La cultura dei Tao per Spagine




La Cultura dei Tao
un audiolibro da Spagine – Edizioni Fondo Verri per presentare
il “pensiero” del poeta, scrittore e operatore culturale salentino Antonio Leonardo Verri.
Con l’introduzione di Eugenio Imbriani.
Per le voci di Angela De Gaetano, Simone Giorgino, Simone Franco, Piero Rapanà, Alessia Tondo e i suoni di Valerio Daniele.
La cura editoriale di Mauro Marino e la grafica di Valentina Sansò.

***

 “La Cultura dei Tao” - il testo che Spagine – Edizioni Fondo Verri ripropone come audio-libro - è stato pubblicato la prima volta nel maggio del 1986, ad introduzione del catalogo della mostra fotografica itinerante “La cultura contadina”. L’iniziativa fu promossa dalla Scuola Media II° nucleo del Distretto Scolastico n°42 di Maglie (presidente il professor Giuseppe Chiri) e dalla Regione Puglia - Assessorato alla Pubblica Istruzione. In una nota del catalogo i curatori si ringraziano il signor Giuseppe Bernardi che mise a disposizione, per le fotografie, il materiale del Museo della Civiltà Contadina di Tuglie.

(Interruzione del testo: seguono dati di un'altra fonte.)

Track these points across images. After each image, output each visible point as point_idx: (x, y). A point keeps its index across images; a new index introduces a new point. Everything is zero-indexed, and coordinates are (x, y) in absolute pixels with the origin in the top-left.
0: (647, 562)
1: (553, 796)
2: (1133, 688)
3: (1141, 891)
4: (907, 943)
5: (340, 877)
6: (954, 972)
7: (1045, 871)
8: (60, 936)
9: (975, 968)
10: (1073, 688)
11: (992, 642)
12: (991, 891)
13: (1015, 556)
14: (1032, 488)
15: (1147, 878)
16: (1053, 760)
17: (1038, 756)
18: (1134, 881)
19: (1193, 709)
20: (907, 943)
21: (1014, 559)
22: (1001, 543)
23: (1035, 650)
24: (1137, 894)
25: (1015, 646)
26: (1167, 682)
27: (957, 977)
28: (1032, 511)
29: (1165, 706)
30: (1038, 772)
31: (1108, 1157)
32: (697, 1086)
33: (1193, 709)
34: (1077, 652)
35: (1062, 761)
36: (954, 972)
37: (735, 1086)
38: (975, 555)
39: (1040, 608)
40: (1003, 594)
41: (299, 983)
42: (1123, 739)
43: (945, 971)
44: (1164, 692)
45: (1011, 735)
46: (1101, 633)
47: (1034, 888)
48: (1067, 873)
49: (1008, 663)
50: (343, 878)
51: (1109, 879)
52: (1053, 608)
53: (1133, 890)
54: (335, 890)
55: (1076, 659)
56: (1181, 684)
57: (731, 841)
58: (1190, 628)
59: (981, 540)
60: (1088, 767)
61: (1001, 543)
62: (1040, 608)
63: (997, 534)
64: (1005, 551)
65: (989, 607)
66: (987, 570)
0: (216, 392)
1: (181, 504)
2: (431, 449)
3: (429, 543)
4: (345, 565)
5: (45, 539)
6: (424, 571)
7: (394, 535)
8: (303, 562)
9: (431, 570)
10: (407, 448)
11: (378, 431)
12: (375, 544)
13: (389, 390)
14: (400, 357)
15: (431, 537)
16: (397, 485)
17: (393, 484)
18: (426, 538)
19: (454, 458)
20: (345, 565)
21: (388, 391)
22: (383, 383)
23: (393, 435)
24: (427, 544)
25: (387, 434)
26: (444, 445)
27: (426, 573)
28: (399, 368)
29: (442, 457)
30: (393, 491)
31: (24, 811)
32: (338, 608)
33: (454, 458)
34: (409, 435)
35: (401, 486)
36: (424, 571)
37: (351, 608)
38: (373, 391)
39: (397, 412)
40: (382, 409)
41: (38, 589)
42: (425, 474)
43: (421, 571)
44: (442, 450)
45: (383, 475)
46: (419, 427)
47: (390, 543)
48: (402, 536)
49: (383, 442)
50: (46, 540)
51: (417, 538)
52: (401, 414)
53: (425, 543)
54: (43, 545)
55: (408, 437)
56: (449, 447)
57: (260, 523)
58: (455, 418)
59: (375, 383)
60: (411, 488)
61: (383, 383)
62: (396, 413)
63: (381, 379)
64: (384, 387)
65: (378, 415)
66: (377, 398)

Coordinatore del progetto fu Pino Refolo, le foto furono realizzate da Yellow Serigrafia di Maglie, la stampa fu a cura della Litografia Graphosette s.r.l. di Taviano.

La cultura dei Tao è un testo fondante per chi vuole conoscere la materia visionaria di quest’uomo nato in questo Sud d’Oriente, a Caprarica di Lecce il 22 febbraio 1949. Il 9 maggio del 1993, un incidente stradale lo tolse alla vita e alla sua famiglia e ai suoi tanti sodali, divenuti orfani di quel Naviglio che tutto poteva contenere. Lo tolse alla Madre - la Mar – celebrata nella Cultura dei Tao -  nell’incessante dialogo che fa la terra culla del cercare

La riedizione del prezioso testo introdotto da Eugenio Imbriani, unitamente ad un cd-audio registrato e sonorizzato da Valerio Daniele per le voci degli attori Angela De Gaetano, Simone Giorgino, Simone Franco e Piero Rapanà e della cantante Alessia Tondo, nasce con l’intento di tenere viva l’attenzione su Antonio Leonardo Verri, sulla sua straordinaria e tragica vicenda umana e sulle sue parole soprattutto.
Antonio L. Verri cercava il filo di una letteratura possibile “fatta di fole e di angiolesse, di orchi benevoli, di tao…” la sostanza della cultura contadina di un Salento sempre sospeso tra realtà e magia.